EPS8L1 (EPS8-Like 1) is a protein-coding gene in humans. It is a member of the EPS8 protein family, which are known for their roles in signal transduction and regulation of the actin cytoskeleton. Specifically, EPS8L1 is involved in regulating cell morphology, cell migration, and receptor tyrosine kinase (RTK) signaling.
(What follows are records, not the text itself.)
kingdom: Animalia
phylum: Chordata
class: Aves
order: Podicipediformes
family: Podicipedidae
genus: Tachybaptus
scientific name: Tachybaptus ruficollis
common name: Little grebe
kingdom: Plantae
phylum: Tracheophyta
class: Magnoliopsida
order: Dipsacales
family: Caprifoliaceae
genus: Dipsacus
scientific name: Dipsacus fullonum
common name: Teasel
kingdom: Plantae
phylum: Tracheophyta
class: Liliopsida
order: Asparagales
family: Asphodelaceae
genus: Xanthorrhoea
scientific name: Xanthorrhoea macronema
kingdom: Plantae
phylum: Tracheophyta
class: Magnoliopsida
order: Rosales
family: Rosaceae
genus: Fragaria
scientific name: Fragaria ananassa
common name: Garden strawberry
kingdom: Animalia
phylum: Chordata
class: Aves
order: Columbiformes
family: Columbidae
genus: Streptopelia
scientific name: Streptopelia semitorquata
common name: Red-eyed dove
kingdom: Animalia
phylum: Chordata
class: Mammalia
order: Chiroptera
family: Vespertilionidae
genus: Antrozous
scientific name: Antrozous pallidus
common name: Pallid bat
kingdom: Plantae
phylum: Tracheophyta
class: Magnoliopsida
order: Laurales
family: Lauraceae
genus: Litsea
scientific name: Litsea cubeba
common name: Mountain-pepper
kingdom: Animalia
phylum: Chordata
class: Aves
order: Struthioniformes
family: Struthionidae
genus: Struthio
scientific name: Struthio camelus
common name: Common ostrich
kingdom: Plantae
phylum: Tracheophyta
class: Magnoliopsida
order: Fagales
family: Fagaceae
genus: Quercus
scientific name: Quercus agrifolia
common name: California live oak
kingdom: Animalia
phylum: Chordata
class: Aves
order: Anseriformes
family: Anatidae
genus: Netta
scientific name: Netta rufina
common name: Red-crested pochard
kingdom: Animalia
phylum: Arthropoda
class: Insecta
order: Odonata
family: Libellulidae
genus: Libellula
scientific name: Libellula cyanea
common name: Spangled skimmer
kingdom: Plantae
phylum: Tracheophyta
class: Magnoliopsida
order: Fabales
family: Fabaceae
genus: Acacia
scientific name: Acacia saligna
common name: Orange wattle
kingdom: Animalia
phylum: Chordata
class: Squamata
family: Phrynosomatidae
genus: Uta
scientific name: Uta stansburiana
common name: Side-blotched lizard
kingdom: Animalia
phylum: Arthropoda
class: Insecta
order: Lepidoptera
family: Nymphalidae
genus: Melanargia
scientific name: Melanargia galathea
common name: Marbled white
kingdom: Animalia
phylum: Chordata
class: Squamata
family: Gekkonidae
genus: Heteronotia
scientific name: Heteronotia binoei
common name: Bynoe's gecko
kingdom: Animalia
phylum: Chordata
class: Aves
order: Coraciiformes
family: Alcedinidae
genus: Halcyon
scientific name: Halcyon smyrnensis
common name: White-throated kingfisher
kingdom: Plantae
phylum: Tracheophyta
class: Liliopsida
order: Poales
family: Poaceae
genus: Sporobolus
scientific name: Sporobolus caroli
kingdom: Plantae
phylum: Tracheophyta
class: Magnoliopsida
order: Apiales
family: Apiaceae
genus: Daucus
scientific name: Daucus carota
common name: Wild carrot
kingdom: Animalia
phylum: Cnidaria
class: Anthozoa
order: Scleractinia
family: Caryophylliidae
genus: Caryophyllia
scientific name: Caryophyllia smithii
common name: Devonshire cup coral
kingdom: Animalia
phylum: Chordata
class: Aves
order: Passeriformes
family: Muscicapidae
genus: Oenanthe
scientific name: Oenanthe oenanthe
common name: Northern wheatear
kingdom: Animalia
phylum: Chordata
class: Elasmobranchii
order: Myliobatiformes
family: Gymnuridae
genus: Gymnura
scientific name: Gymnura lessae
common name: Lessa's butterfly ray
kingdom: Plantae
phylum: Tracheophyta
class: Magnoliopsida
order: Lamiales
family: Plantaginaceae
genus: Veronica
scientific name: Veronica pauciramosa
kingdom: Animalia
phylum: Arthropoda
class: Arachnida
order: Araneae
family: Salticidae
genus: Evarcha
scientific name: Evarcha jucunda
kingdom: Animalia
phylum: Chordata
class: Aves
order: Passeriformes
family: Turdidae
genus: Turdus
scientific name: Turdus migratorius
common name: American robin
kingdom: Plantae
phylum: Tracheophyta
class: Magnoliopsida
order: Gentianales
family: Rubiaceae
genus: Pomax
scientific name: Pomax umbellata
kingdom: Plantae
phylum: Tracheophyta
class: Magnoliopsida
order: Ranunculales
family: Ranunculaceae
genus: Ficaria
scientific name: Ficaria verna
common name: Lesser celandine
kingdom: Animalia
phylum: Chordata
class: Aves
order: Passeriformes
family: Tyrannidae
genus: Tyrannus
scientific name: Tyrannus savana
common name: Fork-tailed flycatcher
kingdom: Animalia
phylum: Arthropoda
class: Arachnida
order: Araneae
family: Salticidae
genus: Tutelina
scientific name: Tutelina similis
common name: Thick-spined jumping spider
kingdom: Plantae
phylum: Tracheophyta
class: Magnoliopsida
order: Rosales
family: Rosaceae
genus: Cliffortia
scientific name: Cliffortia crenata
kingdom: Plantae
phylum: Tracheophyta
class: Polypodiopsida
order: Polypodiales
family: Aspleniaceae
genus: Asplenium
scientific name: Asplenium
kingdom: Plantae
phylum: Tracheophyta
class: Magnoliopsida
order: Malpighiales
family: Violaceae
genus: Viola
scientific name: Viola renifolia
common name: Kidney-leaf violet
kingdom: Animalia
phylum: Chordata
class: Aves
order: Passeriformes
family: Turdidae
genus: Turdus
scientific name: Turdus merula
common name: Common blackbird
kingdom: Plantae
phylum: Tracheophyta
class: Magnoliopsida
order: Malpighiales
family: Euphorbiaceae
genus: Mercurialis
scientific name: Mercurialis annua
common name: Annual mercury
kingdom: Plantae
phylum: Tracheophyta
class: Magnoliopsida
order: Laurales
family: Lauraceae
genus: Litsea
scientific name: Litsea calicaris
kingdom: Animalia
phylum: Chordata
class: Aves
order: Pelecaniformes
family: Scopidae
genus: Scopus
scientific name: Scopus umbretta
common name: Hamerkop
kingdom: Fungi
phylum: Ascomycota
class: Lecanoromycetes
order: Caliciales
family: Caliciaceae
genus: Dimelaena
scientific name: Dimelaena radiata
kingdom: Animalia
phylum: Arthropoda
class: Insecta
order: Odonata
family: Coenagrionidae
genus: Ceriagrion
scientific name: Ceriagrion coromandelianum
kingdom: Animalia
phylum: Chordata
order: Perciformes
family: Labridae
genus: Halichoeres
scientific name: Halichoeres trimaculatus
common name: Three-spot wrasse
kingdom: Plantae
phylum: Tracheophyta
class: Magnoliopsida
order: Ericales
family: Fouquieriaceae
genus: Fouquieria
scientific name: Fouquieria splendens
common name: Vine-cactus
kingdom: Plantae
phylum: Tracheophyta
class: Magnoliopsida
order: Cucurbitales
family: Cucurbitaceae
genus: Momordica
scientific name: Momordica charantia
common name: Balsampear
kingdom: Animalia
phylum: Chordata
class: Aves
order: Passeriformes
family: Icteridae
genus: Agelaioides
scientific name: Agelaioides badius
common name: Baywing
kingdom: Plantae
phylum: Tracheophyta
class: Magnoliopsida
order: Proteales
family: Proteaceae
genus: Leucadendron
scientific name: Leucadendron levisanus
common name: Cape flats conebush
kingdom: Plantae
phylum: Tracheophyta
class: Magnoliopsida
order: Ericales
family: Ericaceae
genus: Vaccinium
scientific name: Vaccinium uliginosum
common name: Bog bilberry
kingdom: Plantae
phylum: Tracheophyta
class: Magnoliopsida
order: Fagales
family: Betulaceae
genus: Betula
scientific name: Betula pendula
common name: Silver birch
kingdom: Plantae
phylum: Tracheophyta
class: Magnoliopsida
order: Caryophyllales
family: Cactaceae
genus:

Gene and Protein Characteristics:

The EPS8L1 gene is located on chromosome 11q13.2. The protein encoded by this gene shares sequence similarity with EPS8 (epidermal growth factor receptor pathway substrate 8), a well-characterized adaptor protein involved in RTK signaling. The EPS8 protein family members contain an N-terminal phosphotyrosine-binding (PTB) domain, a central proline-rich region, and a C-terminal SH3 (Src Homology 3) domain-binding region. These domains mediate protein-protein interactions, allowing EPS8L1 to interact with various signaling molecules and cytoskeletal proteins.

Function and Role:

EPS8L1 functions as a scaffolding protein, bringing together different proteins to regulate cellular processes. Its interaction with RTKs, such as EGFR (epidermal growth factor receptor), allows it to modulate downstream signaling pathways, including the Ras/MAPK pathway. Through interactions with proteins involved in actin polymerization, EPS8L1 influences cell shape and motility. The protein is thought to play a role in processes such as wound healing and cancer metastasis.

Clinical Significance:

While the specific role of EPS8L1 in human diseases is still being investigated, dysregulation of its expression and/or function has been implicated in certain cancers. Further research is needed to fully elucidate the clinical significance of EPS8L1 and its potential as a therapeutic target.

References:

• (Specific scientific publications related to EPS8L1 would be listed here in a real encyclopedia entry.)